He took the blind man by the hand and led him outside the village. When he had spit on the man’s eyes and put his hands on him, Jesus asked, “Do you see anything?”. He looked up and said, “I see people; they look like trees walking around”. Once more, Jesus put his hands on the man’s eyes. Then his eyes were opened, his sight was restored, and he saw everything clearly. Jesus sent him home... (Mark 8:23-26a NIV).
I’ve always been intrigued by this Gospel episode. Unlike all the other accounts of healings by Jesus, this one doesn’t seem to “take” right away. Jesus has to lay his hands on the man twice because after the first time, the man’s vision is only partially healed. People “look like trees” to him; their particular humanity is lost on him.
Jesus takes the man off by himself, away from the clamor and distractions of the town. Only there, alone with Jesus, does this healing take place. The man’s encounter with Jesus is extremely intimate. Jesus uses his saliva to heal the man, something very personal indeed. It is interesting to note that an ancient tradition believed that God used his “saliva” and the dust of the earth to fashion the clay used in the creation of Adam. Is Jesus perhaps “re-creating” this man who was born with a defect that keeps him from seeing properly? No matter, the man must willingly submit to this unusual ointment without drawing back; he must humbly trust the process, stay very close to Jesus and literally put himself into Jesus’ hands. And so must we if we are to receive our spiritual sight. We must give up our own ideas about how our healing is to come about. We must let Jesus have his way.

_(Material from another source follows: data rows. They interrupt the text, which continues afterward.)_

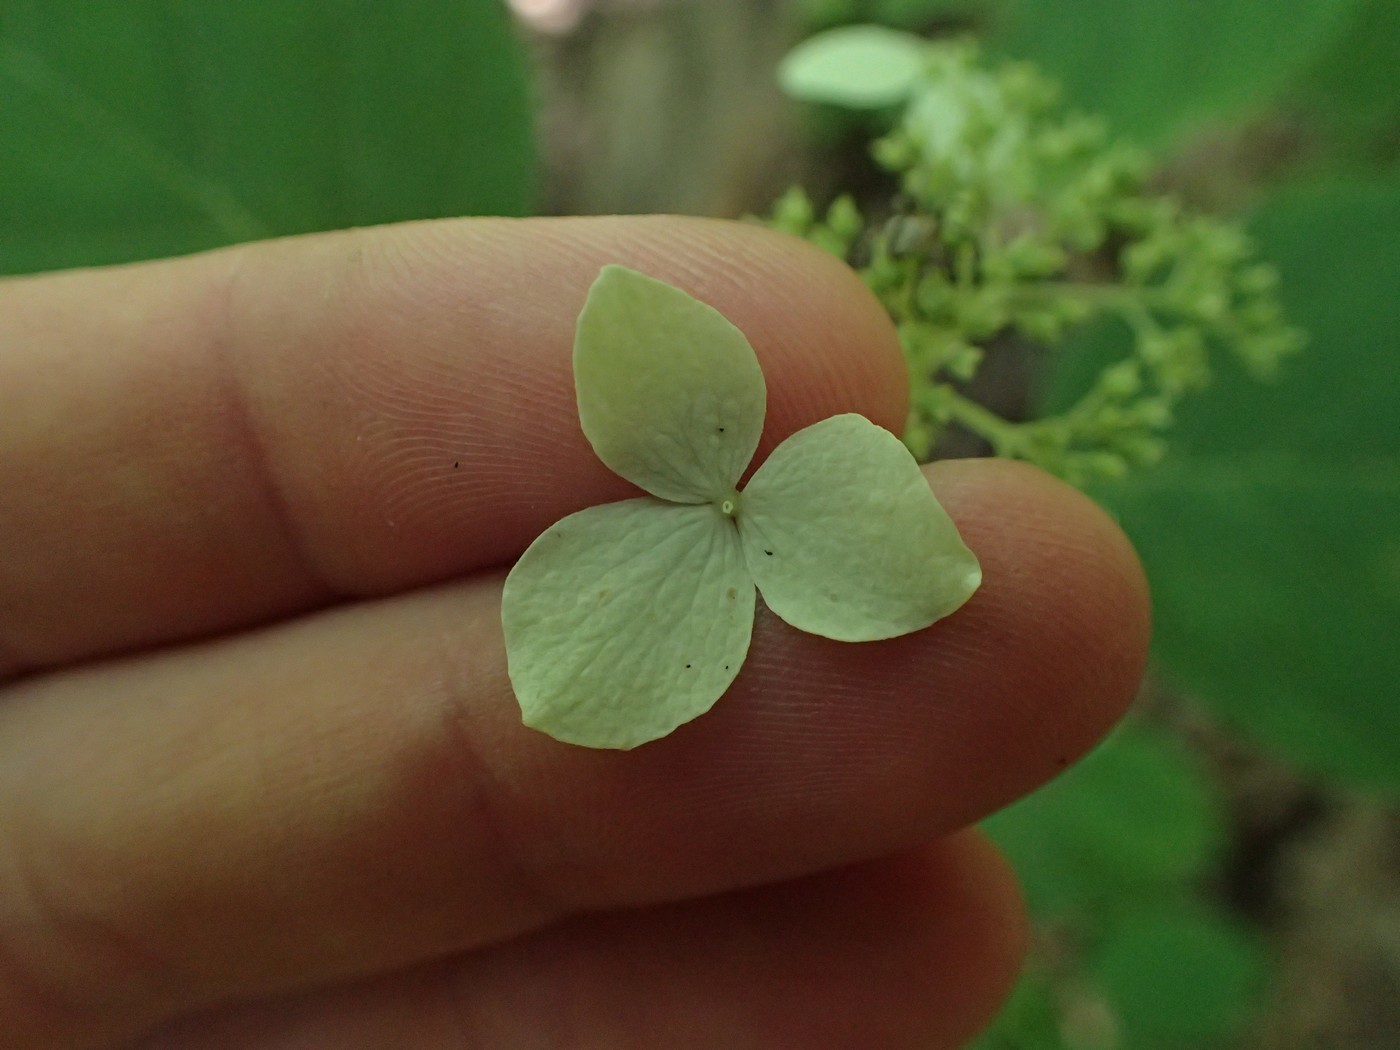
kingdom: Plantae
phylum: Tracheophyta
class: Magnoliopsida
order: Cornales
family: Hydrangeaceae
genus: Hydrangea
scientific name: Hydrangea radiata
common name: Silverleaf hydrangea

He asks only that we ask for the grace to trust him fully.
The blind man is an icon for our own particular issues, be they emotional, psychological, or physical. The man is physically blind, while most of us are not that. But our own maladies cause us to be spiritually blind. Jesus wants to heal that spiritual blindness so that we might not see life through the lens of our pain and distorted thoughts any longer, but rather see Him, in the midst of our circumstances, loving us and caring for us and redeeming our past pain. Only Jesus can do this, and this is what he longs to do.
St. Mother Teresa of Calcutta referred to the ones she and her Sisters ministered to in India as “Jesus in a distressing disguise”. The healing of our spiritual vision allows us to begin to be able to see the image of God engraved upon every soul we encounter; to see with Jesus’s own eyes, and not just our own wounded, myopic ones. Like the Prodigal’s father who was able to recognize his own son underneath all the filth and ruin, we desire to be fully healed so as to “see everything clearly”.
The end of the Gospel account is instructive. Jesus sends the man home. For many of us, home is the most challenging place for us to “see” differently and relate with fresh eyes. Jesus wants the man in the Gospel to be an apostle of his love, a witness of Jesus’s power to heal and transform. He sends him back so as to experience the joy of bringing others into their own experience of healing. And that is what Jesus wants of us as well.